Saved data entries
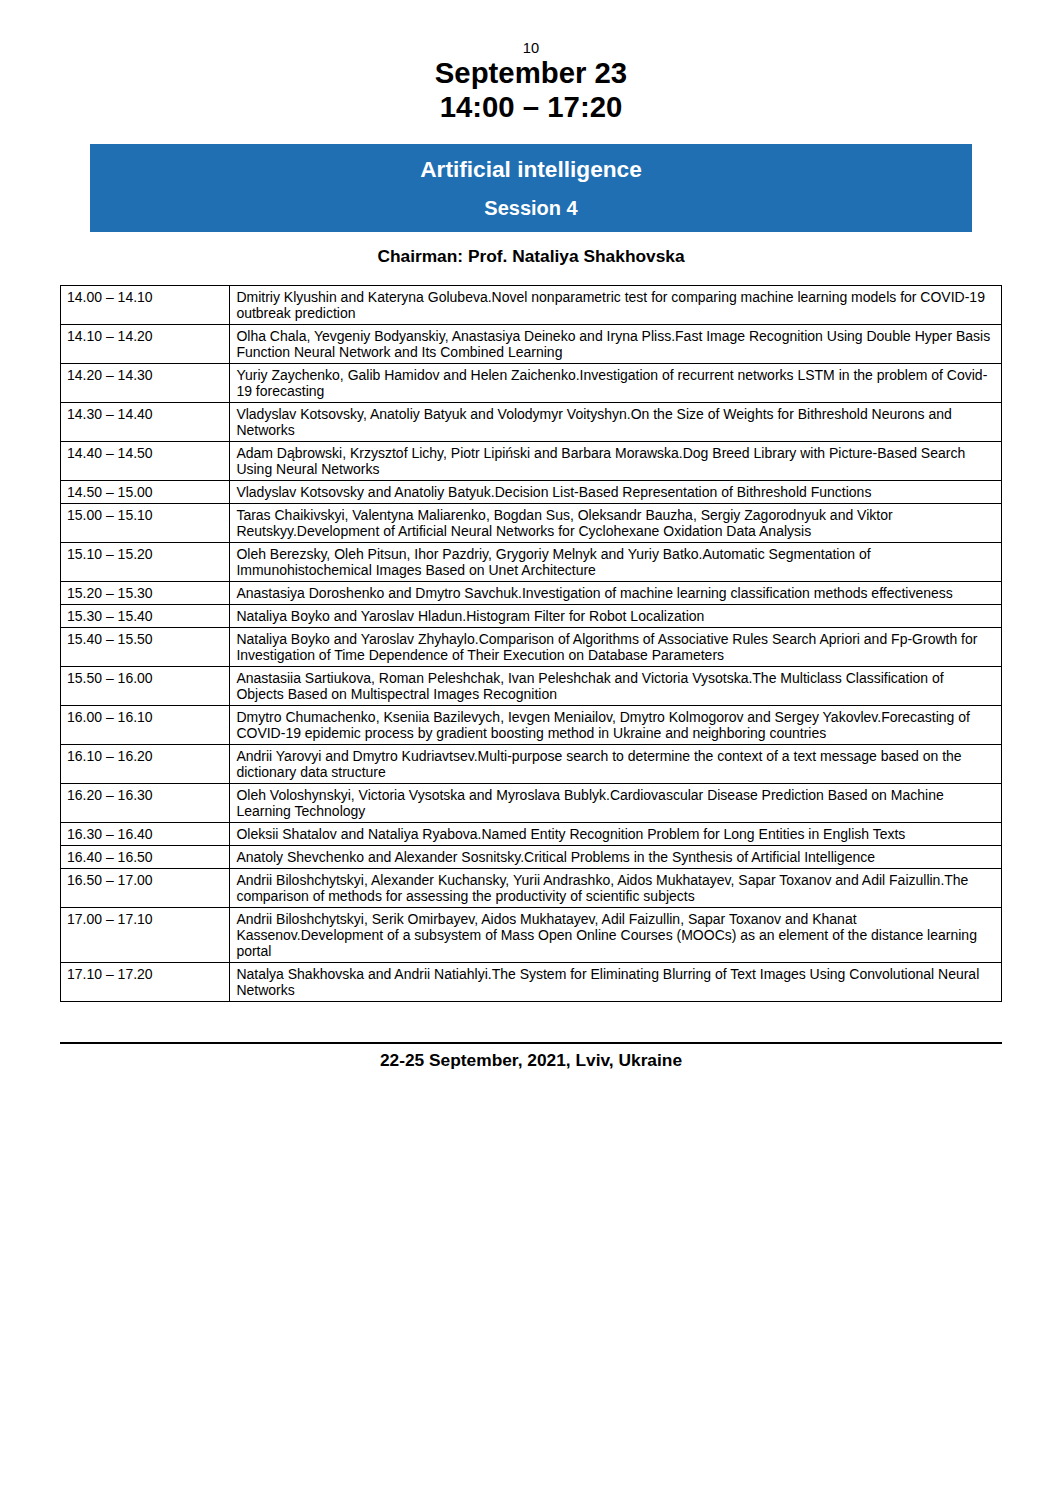10
September 23
14:00 – 17:20
Artificial intelligence
Session 4
Chairman: Prof. Nataliya Shakhovska
| 14.00 – 14.10 | Dmitriy Klyushin and Kateryna Golubeva.Novel nonparametric test for comparing machine learning models for COVID-19 outbreak prediction |
| 14.10 – 14.20 | Olha Chala, Yevgeniy Bodyanskiy, Anastasiya Deineko and Iryna Pliss.Fast Image Recognition Using Double Hyper Basis Function Neural Network and Its Combined Learning |
| 14.20 – 14.30 | Yuriy Zaychenko, Galib Hamidov and Helen Zaichenko.Investigation of recurrent networks LSTM in the problem of Covid-19 forecasting |
| 14.30 – 14.40 | Vladyslav Kotsovsky, Anatoliy Batyuk and Volodymyr Voityshyn.On the Size of Weights for Bithreshold Neurons and Networks |
| 14.40 – 14.50 | Adam Dąbrowski, Krzysztof Lichy, Piotr Lipiński and Barbara Morawska.Dog Breed Library with Picture-Based Search Using Neural Networks |
| 14.50 – 15.00 | Vladyslav Kotsovsky and Anatoliy Batyuk.Decision List-Based Representation of Bithreshold Functions |
| 15.00 – 15.10 | Taras Chaikivskyi, Valentyna Maliarenko, Bogdan Sus, Oleksandr Bauzha, Sergiy Zagorodnyuk and Viktor Reutskyy.Development of Artificial Neural Networks for Cyclohexane Oxidation Data Analysis |
| 15.10 – 15.20 | Oleh Berezsky, Oleh Pitsun, Ihor Pazdriy, Grygoriy Melnyk and Yuriy Batko.Automatic Segmentation of Immunohistochemical Images Based on Unet Architecture |
| 15.20 – 15.30 | Anastasiya Doroshenko and Dmytro Savchuk.Investigation of machine learning classification methods effectiveness |
| 15.30 – 15.40 | Nataliya Boyko and Yaroslav Hladun.Histogram Filter for Robot Localization |
| 15.40 – 15.50 | Nataliya Boyko and Yaroslav Zhyhaylo.Comparison of Algorithms of Associative Rules Search Apriori and Fp-Growth for Investigation of Time Dependence of Their Execution on Database Parameters |
| 15.50 – 16.00 | Anastasiia Sartiukova, Roman Peleshchak, Ivan Peleshchak and Victoria Vysotska.The Multiclass Classification of Objects Based on Multispectral Images Recognition |
| 16.00 – 16.10 | Dmytro Chumachenko, Kseniia Bazilevych, Ievgen Meniailov, Dmytro Kolmogorov and Sergey Yakovlev.Forecasting of COVID-19 epidemic process by gradient boosting method in Ukraine and neighboring countries |
| 16.10 – 16.20 | Andrii Yarovyi and Dmytro Kudriavtsev.Multi-purpose search to determine the context of a text message based on the dictionary data structure |
| 16.20 – 16.30 | Oleh Voloshynskyi, Victoria Vysotska and Myroslava Bublyk.Cardiovascular Disease Prediction Based on Machine Learning Technology |
| 16.30 – 16.40 | Oleksii Shatalov and Nataliya Ryabova.Named Entity Recognition Problem for Long Entities in English Texts |
| 16.40 – 16.50 | Anatoly Shevchenko and Alexander Sosnitsky.Critical Problems in the Synthesis of Artificial Intelligence |
| 16.50 – 17.00 | Andrii Biloshchytskyi, Alexander Kuchansky, Yurii Andrashko, Aidos Mukhatayev, Sapar Toxanov and Adil Faizullin.The comparison of methods for assessing the productivity of scientific subjects |
| 17.00 – 17.10 | Andrii Biloshchytskyi, Serik Omirbayev, Aidos Mukhatayev, Adil Faizullin, Sapar Toxanov and Khanat Kassenov.Development of a subsystem of Mass Open Online Courses (MOOCs) as an element of the distance learning portal |
| 17.10 – 17.20 | Natalya Shakhovska and Andrii Natiahlyi.The System for Eliminating Blurring of Text Images Using Convolutional Neural Networks |
22-25 September, 2021, Lviv, Ukraine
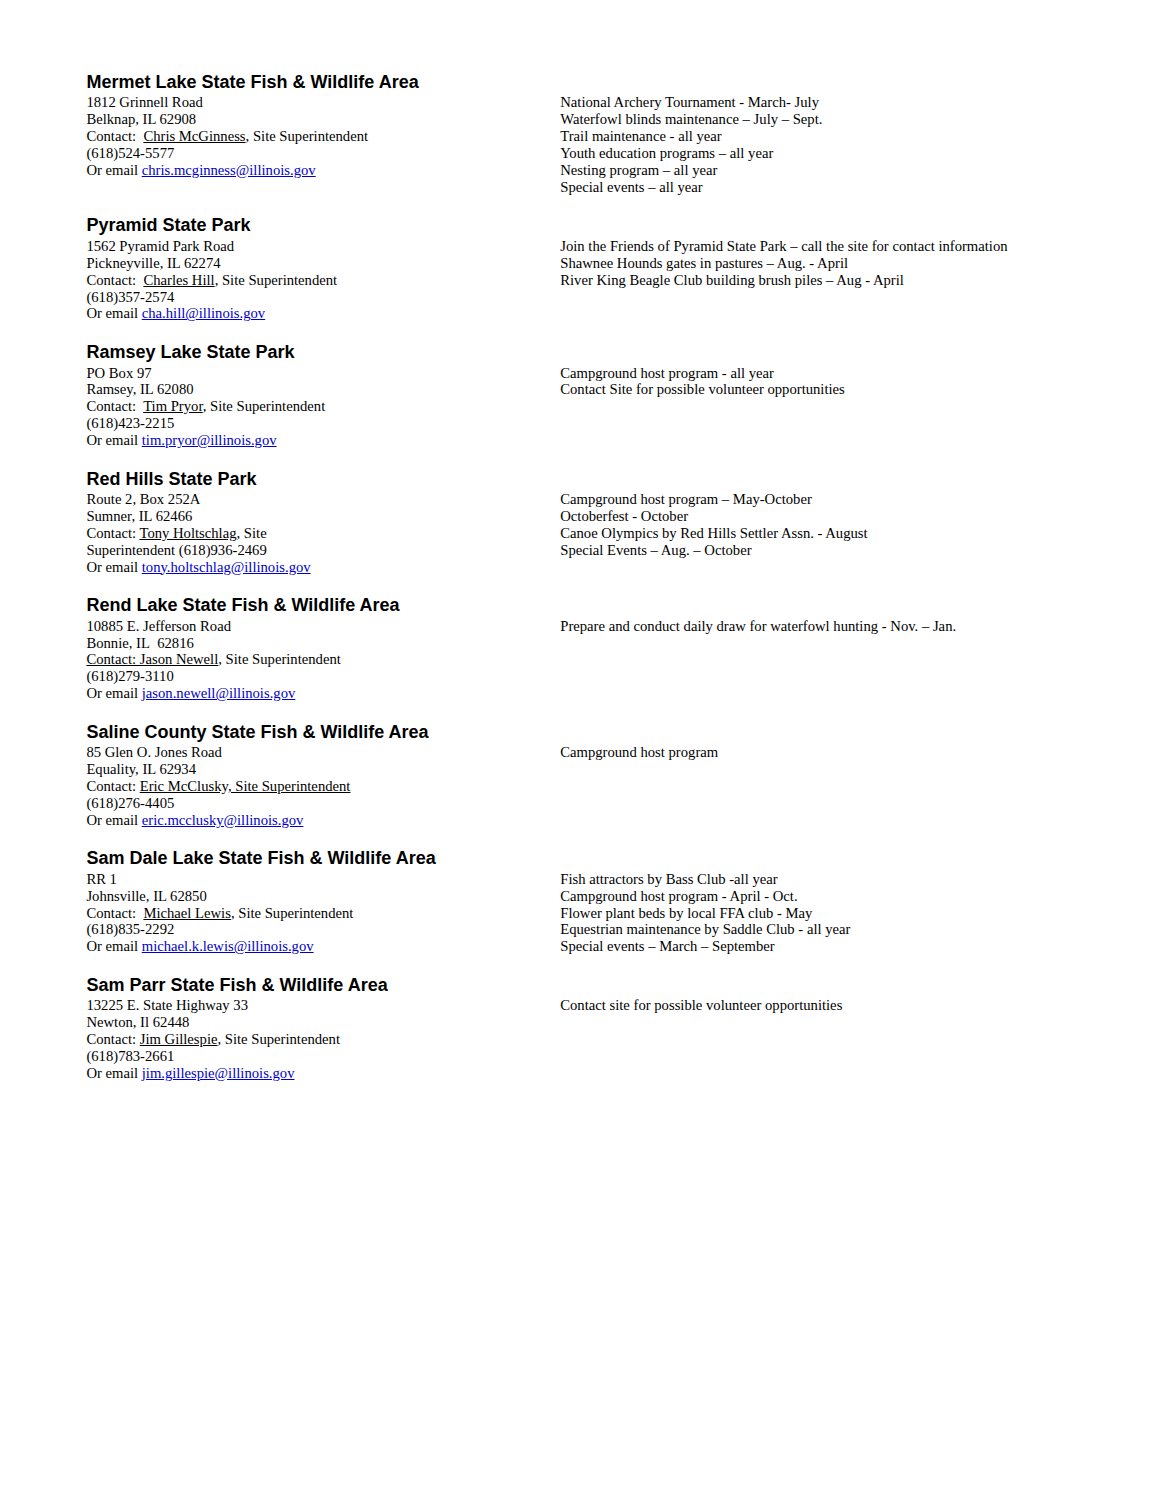Mermet Lake State Fish & Wildlife Area
1812 Grinnell Road
Belknap, IL 62908
Contact: Chris McGinness, Site Superintendent
(618)524-5577
Or email chris.mcginness@illinois.gov
National Archery Tournament - March- July
Waterfowl blinds maintenance – July – Sept.
Trail maintenance - all year
Youth education programs – all year
Nesting program – all year
Special events – all year
Pyramid State Park
1562 Pyramid Park Road
Pickneyville, IL 62274
Contact: Charles Hill, Site Superintendent
(618)357-2574
Or email cha.hill@illinois.gov
Join the Friends of Pyramid State Park – call the site for contact information
Shawnee Hounds gates in pastures – Aug. - April
River King Beagle Club building brush piles – Aug - April
Ramsey Lake State Park
PO Box 97
Ramsey, IL 62080
Contact: Tim Pryor, Site Superintendent
(618)423-2215
Or email tim.pryor@illinois.gov
Campground host program - all year
Contact Site for possible volunteer opportunities
Red Hills State Park
Route 2, Box 252A
Sumner, IL 62466
Contact: Tony Holtschlag, Site
Superintendent (618)936-2469
Or email tony.holtschlag@illinois.gov
Campground host program – May-October
Octoberfest - October
Canoe Olympics by Red Hills Settler Assn. - August
Special Events – Aug. – October
Rend Lake State Fish & Wildlife Area
10885 E. Jefferson Road
Bonnie, IL 62816
Contact: Jason Newell, Site Superintendent
(618)279-3110
Or email jason.newell@illinois.gov
Prepare and conduct daily draw for waterfowl hunting - Nov. – Jan.
Saline County State Fish & Wildlife Area
85 Glen O. Jones Road
Equality, IL 62934
Contact: Eric McClusky, Site Superintendent
(618)276-4405
Or email eric.mcclusky@illinois.gov
Campground host program
Sam Dale Lake State Fish & Wildlife Area
RR 1
Johnsville, IL 62850
Contact: Michael Lewis, Site Superintendent
(618)835-2292
Or email michael.k.lewis@illinois.gov
Fish attractors by Bass Club -all year
Campground host program - April - Oct.
Flower plant beds by local FFA club - May
Equestrian maintenance by Saddle Club - all year
Special events – March – September
Sam Parr State Fish & Wildlife Area
13225 E. State Highway 33
Newton, Il 62448
Contact: Jim Gillespie, Site Superintendent
(618)783-2661
Or email jim.gillespie@illinois.gov
Contact site for possible volunteer opportunities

* **What to work on**:
Repeat exactly, and only, the lines of the records above, starting with the line that contains "Or email jason.newell@illinois.gov" and ending with the final line, both included.

* **Expected answer**:
Or email jason.newell@illinois.gov
Prepare and conduct daily draw for waterfowl hunting - Nov. – Jan.
Saline County State Fish & Wildlife Area
85 Glen O. Jones Road
Equality, IL 62934
Contact: Eric McClusky, Site Superintendent
(618)276-4405
Or email eric.mcclusky@illinois.gov
Campground host program
Sam Dale Lake State Fish & Wildlife Area
RR 1
Johnsville, IL 62850
Contact: Michael Lewis, Site Superintendent
(618)835-2292
Or email michael.k.lewis@illinois.gov
Fish attractors by Bass Club -all year
Campground host program - April - Oct.
Flower plant beds by local FFA club - May
Equestrian maintenance by Saddle Club - all year
Special events – March – September
Sam Parr State Fish & Wildlife Area
13225 E. State Highway 33
Newton, Il 62448
Contact: Jim Gillespie, Site Superintendent
(618)783-2661
Or email jim.gillespie@illinois.gov
Contact site for possible volunteer opportunities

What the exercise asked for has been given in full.